Wilcox noted that Cambridge Bay volunteers are doing some of that training with larger auxiliary units from Yellowknife and Hay River.

“It’s Northerners teaching Northerners. There’s some real good trends happening,” he said.

Clyde River and Kugluktuk were approved for search and rescue boats in 2019, but Kugluktuk’s vessel is due to be delivered this summer.

Gjoa Haven and Rankin Inlet – the site of an inshore rescue boat – were granted search and rescue boats in 2018.

Coast Guard spokesperson Jeremy Hennessy noted that the size of the search and rescue vessel and its crew varies by location.

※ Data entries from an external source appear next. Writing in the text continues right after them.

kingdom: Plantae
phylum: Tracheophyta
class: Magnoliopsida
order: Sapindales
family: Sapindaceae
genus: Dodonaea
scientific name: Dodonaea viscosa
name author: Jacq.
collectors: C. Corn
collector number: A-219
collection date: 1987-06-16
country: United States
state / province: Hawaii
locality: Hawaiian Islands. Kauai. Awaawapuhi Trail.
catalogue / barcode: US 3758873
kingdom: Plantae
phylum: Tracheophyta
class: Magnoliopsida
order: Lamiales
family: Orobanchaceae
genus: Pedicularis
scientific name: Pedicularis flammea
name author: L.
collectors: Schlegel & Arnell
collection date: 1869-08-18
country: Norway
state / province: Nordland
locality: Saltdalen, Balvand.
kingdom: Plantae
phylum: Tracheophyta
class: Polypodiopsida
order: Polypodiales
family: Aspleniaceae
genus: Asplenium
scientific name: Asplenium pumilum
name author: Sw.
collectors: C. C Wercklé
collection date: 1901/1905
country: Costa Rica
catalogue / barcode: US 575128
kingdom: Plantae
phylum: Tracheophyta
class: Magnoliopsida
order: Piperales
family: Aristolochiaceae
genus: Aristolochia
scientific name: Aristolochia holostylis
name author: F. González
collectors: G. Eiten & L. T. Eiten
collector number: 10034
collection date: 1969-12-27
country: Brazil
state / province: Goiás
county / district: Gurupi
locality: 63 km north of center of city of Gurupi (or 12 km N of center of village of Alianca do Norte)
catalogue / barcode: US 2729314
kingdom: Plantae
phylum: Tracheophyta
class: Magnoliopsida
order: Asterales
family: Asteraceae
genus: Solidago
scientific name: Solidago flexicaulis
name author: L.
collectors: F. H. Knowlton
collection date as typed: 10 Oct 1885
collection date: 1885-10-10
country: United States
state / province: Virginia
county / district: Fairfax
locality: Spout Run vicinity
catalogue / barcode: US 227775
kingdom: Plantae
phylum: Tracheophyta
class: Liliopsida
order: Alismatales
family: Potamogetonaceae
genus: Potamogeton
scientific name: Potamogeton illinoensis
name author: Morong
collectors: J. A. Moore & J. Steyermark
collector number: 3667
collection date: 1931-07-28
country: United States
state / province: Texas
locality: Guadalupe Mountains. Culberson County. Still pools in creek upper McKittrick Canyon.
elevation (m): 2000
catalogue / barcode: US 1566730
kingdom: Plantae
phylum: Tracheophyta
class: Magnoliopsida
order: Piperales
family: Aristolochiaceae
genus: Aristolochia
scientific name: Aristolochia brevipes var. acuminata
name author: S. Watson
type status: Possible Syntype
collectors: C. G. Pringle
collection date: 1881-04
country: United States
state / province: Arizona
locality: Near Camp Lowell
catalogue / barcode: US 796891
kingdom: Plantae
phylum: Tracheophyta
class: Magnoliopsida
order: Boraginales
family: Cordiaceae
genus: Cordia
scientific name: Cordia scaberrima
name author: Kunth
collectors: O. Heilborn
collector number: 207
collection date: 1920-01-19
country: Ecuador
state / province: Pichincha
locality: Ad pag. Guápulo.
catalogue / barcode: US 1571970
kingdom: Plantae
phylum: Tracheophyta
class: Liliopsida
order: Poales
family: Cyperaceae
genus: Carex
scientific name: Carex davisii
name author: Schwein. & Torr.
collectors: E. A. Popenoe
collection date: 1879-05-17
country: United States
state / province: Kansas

The Community Boats program also provides funding to purchase related equipment such as lifejackets, navigation lights, flares, survival suits, satellite phones and first aid supplies.

Hennessy added that the involvement of Northerners in search and rescue missions is critical.

“Local communities are an essential part of SAR in the Arctic, with trained personnel who have extensive knowledge of the specific risks present in different waterways and areas across the Arctic,” he stated.